Dataset entries
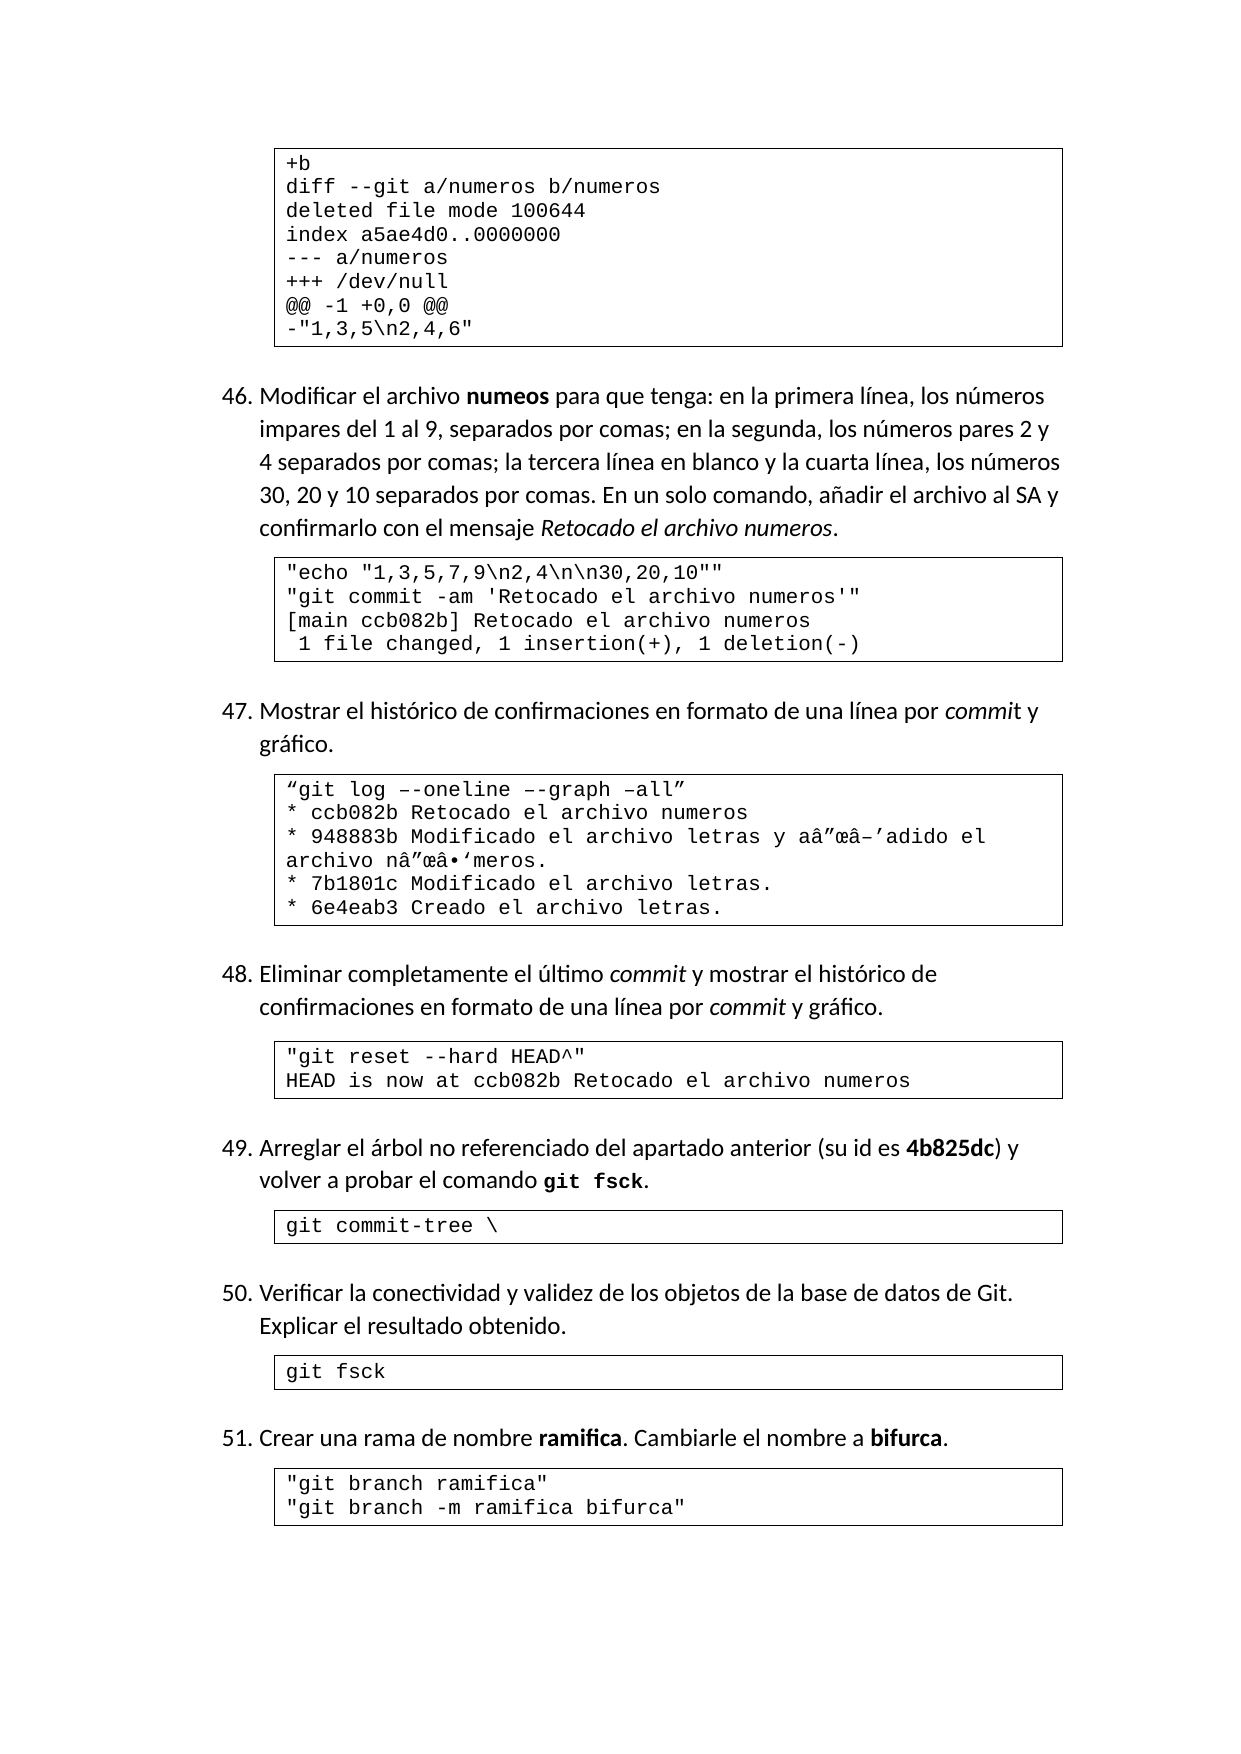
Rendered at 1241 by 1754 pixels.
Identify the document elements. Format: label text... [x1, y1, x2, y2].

list Crear una rama de nombre ramifica. Cambiarle el nombre a bifurca. [222, 1422, 1063, 1453]
table_header git fsck [275, 1356, 1062, 1388]
table_header "git diff HEAD^" diff --git a/letras b/letras index 85c64e5..e2262f8 100644 --- a/letras +++ b/letras @@ -1 +1,2 @@ -"a\n\nc" +a +b diff --git a/numeros b/numeros deleted file mode 100644 index a5ae4d0..0000000 --- a/numeros +++ /dev/null @@ -1 +0,0 @@ -"1,3,5\n2,4,6" [275, 149, 1062, 346]
list Eliminar completamente el último commit y mostrar el histórico de confirmaciones en formato de una línea por commit y gráfico. [222, 959, 1063, 1022]
list Modificar el archivo numeos para que tenga: en la primera línea, los números impares del 1 al 9, separados por comas; en la segunda, los números pares 2 y 4 separados por comas; la tercera línea en blanco y la cuarta línea, los números 30, 20 y 10 separados por comas. En un solo comando, añadir el archivo al SA y confirmarlo con el mensaje Retocado el archivo numeros. [222, 380, 1063, 542]
table_header "echo "1,3,5,7,9\n2,4\n\n30,20,10"" "git commit -am 'Retocado el archivo numeros'" [main ccb082b] Retocado el archivo numeros 1 file changed, 1 insertion(+), 1 deletion(-) [275, 558, 1062, 661]
table_header "git branch ramifica" "git branch -m ramifica bifurca" [275, 1469, 1062, 1524]
table_header "git reset --hard HEAD^" HEAD is now at ccb082b Retocado el archivo numeros [275, 1042, 1062, 1098]
table_header git commit-tree \ [275, 1211, 1062, 1243]
list Mostrar el histórico de confirmaciones en formato de una línea por commit y gráfico. [222, 695, 1063, 758]
list Verificar la conectividad y validez de los objetos de la base de datos de Git. Explicar el resultado obtenido. [222, 1277, 1063, 1341]
table_header “git log –-oneline –-graph –all” * ccb082b Retocado el archivo numeros * 948883b Modificado el archivo letras y aâ”œâ–’adido el archivo nâ”œâ•‘meros. * 7b1801c Modificado el archivo letras. * 6e4eab3 Creado el archivo letras. [275, 775, 1062, 925]
list Arreglar el árbol no referenciado del apartado anterior (su id es 4b825dc) y volver a probar el comando git fsck. [222, 1132, 1063, 1195]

* Request:
Transcribe every entry exactly. Leave out the pictures.

* Answer space:
Rendered at 1241 by 1754 pixels.
Identify the document elements. Format: label text... [x1, y1, x2, y2].

list Crear una rama de nombre ramifica. Cambiarle el nombre a bifurca. [222, 1422, 1063, 1453]
table_header git fsck [275, 1356, 1062, 1388]
table_header "git diff HEAD^" diff --git a/letras b/letras index 85c64e5..e2262f8 100644 --- a/letras +++ b/letras @@ -1 +1,2 @@ -"a\n\nc" +a +b diff --git a/numeros b/numeros deleted file mode 100644 index a5ae4d0..0000000 --- a/numeros +++ /dev/null @@ -1 +0,0 @@ -"1,3,5\n2,4,6" [275, 149, 1062, 346]
list Eliminar completamente el último commit y mostrar el histórico de confirmaciones en formato de una línea por commit y gráfico. [222, 959, 1063, 1022]
list Modificar el archivo numeos para que tenga: en la primera línea, los números impares del 1 al 9, separados por comas; en la segunda, los números pares 2 y 4 separados por comas; la tercera línea en blanco y la cuarta línea, los números 30, 20 y 10 separados por comas. En un solo comando, añadir el archivo al SA y confirmarlo con el mensaje Retocado el archivo numeros. [222, 380, 1063, 542]
table_header "echo "1,3,5,7,9\n2,4\n\n30,20,10"" "git commit -am 'Retocado el archivo numeros'" [main ccb082b] Retocado el archivo numeros 1 file changed, 1 insertion(+), 1 deletion(-) [275, 558, 1062, 661]
table_header "git branch ramifica" "git branch -m ramifica bifurca" [275, 1469, 1062, 1524]
table_header "git reset --hard HEAD^" HEAD is now at ccb082b Retocado el archivo numeros [275, 1042, 1062, 1098]
table_header git commit-tree \ [275, 1211, 1062, 1243]
list Mostrar el histórico de confirmaciones en formato de una línea por commit y gráfico. [222, 695, 1063, 758]
list Verificar la conectividad y validez de los objetos de la base de datos de Git. Explicar el resultado obtenido. [222, 1277, 1063, 1341]
table_header “git log –-oneline –-graph –all” * ccb082b Retocado el archivo numeros * 948883b Modificado el archivo letras y aâ”œâ–’adido el archivo nâ”œâ•‘meros. * 7b1801c Modificado el archivo letras. * 6e4eab3 Creado el archivo letras. [275, 775, 1062, 925]
list Arreglar el árbol no referenciado del apartado anterior (su id es 4b825dc) y volver a probar el comando git fsck. [222, 1132, 1063, 1195]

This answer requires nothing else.